* Task description
Extract every line from the records below that contains the string "Resources", matching case exactly.

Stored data

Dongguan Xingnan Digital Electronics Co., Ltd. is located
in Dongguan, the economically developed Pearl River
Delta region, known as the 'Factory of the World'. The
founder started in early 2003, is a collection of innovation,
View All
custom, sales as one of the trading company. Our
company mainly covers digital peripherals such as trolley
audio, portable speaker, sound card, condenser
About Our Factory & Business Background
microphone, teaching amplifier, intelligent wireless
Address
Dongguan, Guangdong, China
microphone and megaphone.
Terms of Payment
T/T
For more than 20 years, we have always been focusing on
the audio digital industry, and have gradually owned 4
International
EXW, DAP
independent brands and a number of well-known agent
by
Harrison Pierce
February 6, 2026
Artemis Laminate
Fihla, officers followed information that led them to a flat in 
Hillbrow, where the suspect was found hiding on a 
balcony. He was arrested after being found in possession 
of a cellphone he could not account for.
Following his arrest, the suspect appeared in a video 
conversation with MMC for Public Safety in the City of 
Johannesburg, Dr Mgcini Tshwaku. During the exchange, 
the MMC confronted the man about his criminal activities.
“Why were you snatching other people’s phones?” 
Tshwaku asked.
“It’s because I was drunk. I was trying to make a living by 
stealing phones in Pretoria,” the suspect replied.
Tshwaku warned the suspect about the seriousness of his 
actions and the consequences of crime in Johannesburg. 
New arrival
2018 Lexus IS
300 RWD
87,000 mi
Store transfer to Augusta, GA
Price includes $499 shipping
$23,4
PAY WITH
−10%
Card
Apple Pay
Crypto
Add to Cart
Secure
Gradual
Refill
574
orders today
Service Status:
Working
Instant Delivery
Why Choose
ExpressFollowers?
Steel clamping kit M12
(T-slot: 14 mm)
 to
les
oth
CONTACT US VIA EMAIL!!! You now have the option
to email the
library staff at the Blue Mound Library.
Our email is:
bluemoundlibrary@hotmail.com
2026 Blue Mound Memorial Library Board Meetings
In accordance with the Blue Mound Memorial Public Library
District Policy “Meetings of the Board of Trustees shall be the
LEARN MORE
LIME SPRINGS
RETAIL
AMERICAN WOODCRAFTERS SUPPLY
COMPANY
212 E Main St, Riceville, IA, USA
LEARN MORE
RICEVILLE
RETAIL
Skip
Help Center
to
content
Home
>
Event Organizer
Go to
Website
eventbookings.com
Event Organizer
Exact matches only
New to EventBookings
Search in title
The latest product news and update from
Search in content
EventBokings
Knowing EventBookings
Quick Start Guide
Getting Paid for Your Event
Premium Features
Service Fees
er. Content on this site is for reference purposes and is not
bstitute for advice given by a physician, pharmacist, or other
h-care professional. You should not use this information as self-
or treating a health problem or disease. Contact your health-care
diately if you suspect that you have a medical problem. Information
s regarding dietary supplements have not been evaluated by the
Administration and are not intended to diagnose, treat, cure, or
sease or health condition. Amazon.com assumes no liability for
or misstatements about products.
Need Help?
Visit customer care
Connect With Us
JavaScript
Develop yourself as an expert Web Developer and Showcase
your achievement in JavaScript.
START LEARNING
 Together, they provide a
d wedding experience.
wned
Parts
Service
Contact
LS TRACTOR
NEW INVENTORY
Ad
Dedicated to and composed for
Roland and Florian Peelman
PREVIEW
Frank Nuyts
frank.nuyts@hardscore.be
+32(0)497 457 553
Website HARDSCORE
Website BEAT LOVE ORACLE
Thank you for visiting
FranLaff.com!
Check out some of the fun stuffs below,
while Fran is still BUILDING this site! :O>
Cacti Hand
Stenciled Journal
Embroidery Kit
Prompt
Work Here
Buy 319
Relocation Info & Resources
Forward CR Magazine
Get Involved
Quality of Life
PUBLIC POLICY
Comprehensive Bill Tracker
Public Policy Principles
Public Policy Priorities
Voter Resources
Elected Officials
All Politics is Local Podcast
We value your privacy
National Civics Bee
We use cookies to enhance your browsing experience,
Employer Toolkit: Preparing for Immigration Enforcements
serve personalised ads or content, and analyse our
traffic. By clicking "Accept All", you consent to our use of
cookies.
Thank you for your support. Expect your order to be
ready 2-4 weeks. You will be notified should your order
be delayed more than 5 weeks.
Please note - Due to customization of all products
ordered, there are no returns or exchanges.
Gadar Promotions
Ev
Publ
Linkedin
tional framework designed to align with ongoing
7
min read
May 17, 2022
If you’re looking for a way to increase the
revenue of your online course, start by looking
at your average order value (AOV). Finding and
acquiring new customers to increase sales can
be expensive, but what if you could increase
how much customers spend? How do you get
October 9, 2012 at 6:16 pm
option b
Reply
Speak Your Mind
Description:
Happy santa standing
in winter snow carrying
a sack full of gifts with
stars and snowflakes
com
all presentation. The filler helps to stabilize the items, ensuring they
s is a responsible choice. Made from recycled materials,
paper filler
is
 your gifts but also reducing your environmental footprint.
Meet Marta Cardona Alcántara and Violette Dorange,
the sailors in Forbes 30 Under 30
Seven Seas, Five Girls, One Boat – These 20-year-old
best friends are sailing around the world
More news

* Task solution
Relocation Info & Resources
Voter Resources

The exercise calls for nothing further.